DATA SUPPLIED —

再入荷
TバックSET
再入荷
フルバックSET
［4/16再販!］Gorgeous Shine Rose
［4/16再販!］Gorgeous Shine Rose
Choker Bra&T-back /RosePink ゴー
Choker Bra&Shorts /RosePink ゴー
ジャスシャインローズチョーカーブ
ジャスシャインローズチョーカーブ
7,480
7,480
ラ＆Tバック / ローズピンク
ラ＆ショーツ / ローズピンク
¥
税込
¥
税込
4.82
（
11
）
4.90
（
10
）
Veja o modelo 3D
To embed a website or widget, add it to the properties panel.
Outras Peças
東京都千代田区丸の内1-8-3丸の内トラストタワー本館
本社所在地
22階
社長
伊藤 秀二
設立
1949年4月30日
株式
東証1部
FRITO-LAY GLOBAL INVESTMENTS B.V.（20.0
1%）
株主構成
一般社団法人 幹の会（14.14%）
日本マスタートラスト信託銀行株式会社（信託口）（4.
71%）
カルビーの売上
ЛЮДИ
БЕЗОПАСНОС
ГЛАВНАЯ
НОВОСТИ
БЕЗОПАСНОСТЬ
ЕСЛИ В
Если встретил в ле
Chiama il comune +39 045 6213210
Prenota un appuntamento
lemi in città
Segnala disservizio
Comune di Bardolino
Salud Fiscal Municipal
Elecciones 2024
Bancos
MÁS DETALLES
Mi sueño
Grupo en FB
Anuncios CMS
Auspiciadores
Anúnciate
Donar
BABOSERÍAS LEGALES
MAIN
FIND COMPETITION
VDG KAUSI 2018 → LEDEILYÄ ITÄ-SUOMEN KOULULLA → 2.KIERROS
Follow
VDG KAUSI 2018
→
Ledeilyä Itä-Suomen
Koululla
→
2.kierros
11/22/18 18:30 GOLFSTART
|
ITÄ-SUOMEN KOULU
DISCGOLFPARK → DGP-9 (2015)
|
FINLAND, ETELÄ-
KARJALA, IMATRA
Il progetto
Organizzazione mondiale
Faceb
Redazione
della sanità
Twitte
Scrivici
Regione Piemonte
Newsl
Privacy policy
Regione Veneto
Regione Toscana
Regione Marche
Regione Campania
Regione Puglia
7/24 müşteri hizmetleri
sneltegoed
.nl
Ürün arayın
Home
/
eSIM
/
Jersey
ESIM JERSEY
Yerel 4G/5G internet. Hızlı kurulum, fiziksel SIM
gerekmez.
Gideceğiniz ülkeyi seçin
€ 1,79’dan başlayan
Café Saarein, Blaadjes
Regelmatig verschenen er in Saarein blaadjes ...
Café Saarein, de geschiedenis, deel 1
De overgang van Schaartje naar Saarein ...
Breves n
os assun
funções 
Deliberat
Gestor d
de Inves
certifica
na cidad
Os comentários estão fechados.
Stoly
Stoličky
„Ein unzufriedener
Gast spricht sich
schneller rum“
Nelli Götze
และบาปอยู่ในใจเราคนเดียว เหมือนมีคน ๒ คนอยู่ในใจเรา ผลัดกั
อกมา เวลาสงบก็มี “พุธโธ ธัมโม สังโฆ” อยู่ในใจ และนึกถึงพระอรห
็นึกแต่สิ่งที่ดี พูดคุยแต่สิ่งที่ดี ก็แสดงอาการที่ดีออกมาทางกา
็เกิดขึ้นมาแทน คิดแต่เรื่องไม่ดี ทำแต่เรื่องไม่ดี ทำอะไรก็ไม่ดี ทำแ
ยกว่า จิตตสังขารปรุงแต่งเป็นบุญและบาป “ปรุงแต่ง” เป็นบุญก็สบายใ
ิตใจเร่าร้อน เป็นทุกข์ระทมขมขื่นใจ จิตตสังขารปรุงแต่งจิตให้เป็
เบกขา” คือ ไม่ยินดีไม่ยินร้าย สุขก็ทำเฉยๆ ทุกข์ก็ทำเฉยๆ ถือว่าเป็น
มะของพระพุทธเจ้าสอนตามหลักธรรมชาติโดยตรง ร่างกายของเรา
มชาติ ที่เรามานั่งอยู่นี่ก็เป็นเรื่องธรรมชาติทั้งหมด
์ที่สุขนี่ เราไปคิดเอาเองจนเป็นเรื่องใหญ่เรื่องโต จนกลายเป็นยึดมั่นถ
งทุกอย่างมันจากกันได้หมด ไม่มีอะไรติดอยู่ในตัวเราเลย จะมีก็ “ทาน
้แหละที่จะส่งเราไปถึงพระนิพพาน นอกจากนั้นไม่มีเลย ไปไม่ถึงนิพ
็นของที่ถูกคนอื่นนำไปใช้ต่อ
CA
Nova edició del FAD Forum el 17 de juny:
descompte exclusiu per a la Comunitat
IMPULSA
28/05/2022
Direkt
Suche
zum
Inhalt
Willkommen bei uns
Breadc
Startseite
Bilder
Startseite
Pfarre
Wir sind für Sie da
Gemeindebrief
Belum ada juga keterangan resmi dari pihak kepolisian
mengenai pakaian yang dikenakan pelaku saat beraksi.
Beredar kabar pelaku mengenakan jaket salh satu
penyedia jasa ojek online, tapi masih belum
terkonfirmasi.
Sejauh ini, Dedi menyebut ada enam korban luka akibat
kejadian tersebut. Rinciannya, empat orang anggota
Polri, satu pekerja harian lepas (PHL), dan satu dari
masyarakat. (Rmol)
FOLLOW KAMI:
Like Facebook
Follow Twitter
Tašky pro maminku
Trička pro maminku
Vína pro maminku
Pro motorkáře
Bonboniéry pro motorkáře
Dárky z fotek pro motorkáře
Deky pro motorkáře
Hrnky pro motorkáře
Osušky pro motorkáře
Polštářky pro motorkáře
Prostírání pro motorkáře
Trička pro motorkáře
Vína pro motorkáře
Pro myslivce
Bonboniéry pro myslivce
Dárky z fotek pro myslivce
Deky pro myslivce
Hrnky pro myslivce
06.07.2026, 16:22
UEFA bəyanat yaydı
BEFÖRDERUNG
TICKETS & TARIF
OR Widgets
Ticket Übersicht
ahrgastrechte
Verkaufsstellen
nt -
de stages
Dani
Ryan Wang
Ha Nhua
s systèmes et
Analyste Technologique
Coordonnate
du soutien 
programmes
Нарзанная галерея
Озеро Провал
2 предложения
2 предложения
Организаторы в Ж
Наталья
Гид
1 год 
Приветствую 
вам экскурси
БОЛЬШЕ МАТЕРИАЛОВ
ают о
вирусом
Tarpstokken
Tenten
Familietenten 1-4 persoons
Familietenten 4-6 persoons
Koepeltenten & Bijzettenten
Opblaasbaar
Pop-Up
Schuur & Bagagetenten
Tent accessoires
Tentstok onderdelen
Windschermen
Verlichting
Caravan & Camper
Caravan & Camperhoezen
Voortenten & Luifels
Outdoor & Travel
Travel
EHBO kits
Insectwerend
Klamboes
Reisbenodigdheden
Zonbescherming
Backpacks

INSTRUCTION —
A verbatim repeat of all the entries above is the required answer.

OUTPUT OF THE EXERCISE —
再入荷
TバックSET
再入荷
フルバックSET
［4/16再販!］Gorgeous Shine Rose
［4/16再販!］Gorgeous Shine Rose
Choker Bra&T-back /RosePink ゴー
Choker Bra&Shorts /RosePink ゴー
ジャスシャインローズチョーカーブ
ジャスシャインローズチョーカーブ
7,480
7,480
ラ＆Tバック / ローズピンク
ラ＆ショーツ / ローズピンク
¥
税込
¥
税込
4.82
（
11
）
4.90
（
10
）
Veja o modelo 3D
To embed a website or widget, add it to the properties panel.
Outras Peças
東京都千代田区丸の内1-8-3丸の内トラストタワー本館
本社所在地
22階
社長
伊藤 秀二
設立
1949年4月30日
株式
東証1部
FRITO-LAY GLOBAL INVESTMENTS B.V.（20.0
1%）
株主構成
一般社団法人 幹の会（14.14%）
日本マスタートラスト信託銀行株式会社（信託口）（4.
71%）
カルビーの売上
ЛЮДИ
БЕЗОПАСНОС
ГЛАВНАЯ
НОВОСТИ
БЕЗОПАСНОСТЬ
ЕСЛИ В
Если встретил в ле
Chiama il comune +39 045 6213210
Prenota un appuntamento
lemi in città
Segnala disservizio
Comune di Bardolino
Salud Fiscal Municipal
Elecciones 2024
Bancos
MÁS DETALLES
Mi sueño
Grupo en FB
Anuncios CMS
Auspiciadores
Anúnciate
Donar
BABOSERÍAS LEGALES
MAIN
FIND COMPETITION
VDG KAUSI 2018 → LEDEILYÄ ITÄ-SUOMEN KOULULLA → 2.KIERROS
Follow
VDG KAUSI 2018
→
Ledeilyä Itä-Suomen
Koululla
→
2.kierros
11/22/18 18:30 GOLFSTART
|
ITÄ-SUOMEN KOULU
DISCGOLFPARK → DGP-9 (2015)
|
FINLAND, ETELÄ-
KARJALA, IMATRA
Il progetto
Organizzazione mondiale
Faceb
Redazione
della sanità
Twitte
Scrivici
Regione Piemonte
Newsl
Privacy policy
Regione Veneto
Regione Toscana
Regione Marche
Regione Campania
Regione Puglia
7/24 müşteri hizmetleri
sneltegoed
.nl
Ürün arayın
Home
/
eSIM
/
Jersey
ESIM JERSEY
Yerel 4G/5G internet. Hızlı kurulum, fiziksel SIM
gerekmez.
Gideceğiniz ülkeyi seçin
€ 1,79’dan başlayan
Café Saarein, Blaadjes
Regelmatig verschenen er in Saarein blaadjes ...
Café Saarein, de geschiedenis, deel 1
De overgang van Schaartje naar Saarein ...
Breves n
os assun
funções 
Deliberat
Gestor d
de Inves
certifica
na cidad
Os comentários estão fechados.
Stoly
Stoličky
„Ein unzufriedener
Gast spricht sich
schneller rum“
Nelli Götze
และบาปอยู่ในใจเราคนเดียว เหมือนมีคน ๒ คนอยู่ในใจเรา ผลัดกั
อกมา เวลาสงบก็มี “พุธโธ ธัมโม สังโฆ” อยู่ในใจ และนึกถึงพระอรห
็นึกแต่สิ่งที่ดี พูดคุยแต่สิ่งที่ดี ก็แสดงอาการที่ดีออกมาทางกา
็เกิดขึ้นมาแทน คิดแต่เรื่องไม่ดี ทำแต่เรื่องไม่ดี ทำอะไรก็ไม่ดี ทำแ
ยกว่า จิตตสังขารปรุงแต่งเป็นบุญและบาป “ปรุงแต่ง” เป็นบุญก็สบายใ
ิตใจเร่าร้อน เป็นทุกข์ระทมขมขื่นใจ จิตตสังขารปรุงแต่งจิตให้เป็
เบกขา” คือ ไม่ยินดีไม่ยินร้าย สุขก็ทำเฉยๆ ทุกข์ก็ทำเฉยๆ ถือว่าเป็น
มะของพระพุทธเจ้าสอนตามหลักธรรมชาติโดยตรง ร่างกายของเรา
มชาติ ที่เรามานั่งอยู่นี่ก็เป็นเรื่องธรรมชาติทั้งหมด
์ที่สุขนี่ เราไปคิดเอาเองจนเป็นเรื่องใหญ่เรื่องโต จนกลายเป็นยึดมั่นถ
งทุกอย่างมันจากกันได้หมด ไม่มีอะไรติดอยู่ในตัวเราเลย จะมีก็ “ทาน
้แหละที่จะส่งเราไปถึงพระนิพพาน นอกจากนั้นไม่มีเลย ไปไม่ถึงนิพ
็นของที่ถูกคนอื่นนำไปใช้ต่อ
CA
Nova edició del FAD Forum el 17 de juny:
descompte exclusiu per a la Comunitat
IMPULSA
28/05/2022
Direkt
Suche
zum
Inhalt
Willkommen bei uns
Breadc
Startseite
Bilder
Startseite
Pfarre
Wir sind für Sie da
Gemeindebrief
Belum ada juga keterangan resmi dari pihak kepolisian
mengenai pakaian yang dikenakan pelaku saat beraksi.
Beredar kabar pelaku mengenakan jaket salh satu
penyedia jasa ojek online, tapi masih belum
terkonfirmasi.
Sejauh ini, Dedi menyebut ada enam korban luka akibat
kejadian tersebut. Rinciannya, empat orang anggota
Polri, satu pekerja harian lepas (PHL), dan satu dari
masyarakat. (Rmol)
FOLLOW KAMI:
Like Facebook
Follow Twitter
Tašky pro maminku
Trička pro maminku
Vína pro maminku
Pro motorkáře
Bonboniéry pro motorkáře
Dárky z fotek pro motorkáře
Deky pro motorkáře
Hrnky pro motorkáře
Osušky pro motorkáře
Polštářky pro motorkáře
Prostírání pro motorkáře
Trička pro motorkáře
Vína pro motorkáře
Pro myslivce
Bonboniéry pro myslivce
Dárky z fotek pro myslivce
Deky pro myslivce
Hrnky pro myslivce
06.07.2026, 16:22
UEFA bəyanat yaydı
BEFÖRDERUNG
TICKETS & TARIF
OR Widgets
Ticket Übersicht
ahrgastrechte
Verkaufsstellen
nt -
de stages
Dani
Ryan Wang
Ha Nhua
s systèmes et
Analyste Technologique
Coordonnate
du soutien 
programmes
Нарзанная галерея
Озеро Провал
2 предложения
2 предложения
Организаторы в Ж
Наталья
Гид
1 год 
Приветствую 
вам экскурси
БОЛЬШЕ МАТЕРИАЛОВ
ают о
вирусом
Tarpstokken
Tenten
Familietenten 1-4 persoons
Familietenten 4-6 persoons
Koepeltenten & Bijzettenten
Opblaasbaar
Pop-Up
Schuur & Bagagetenten
Tent accessoires
Tentstok onderdelen
Windschermen
Verlichting
Caravan & Camper
Caravan & Camperhoezen
Voortenten & Luifels
Outdoor & Travel
Travel
EHBO kits
Insectwerend
Klamboes
Reisbenodigdheden
Zonbescherming
Backpacks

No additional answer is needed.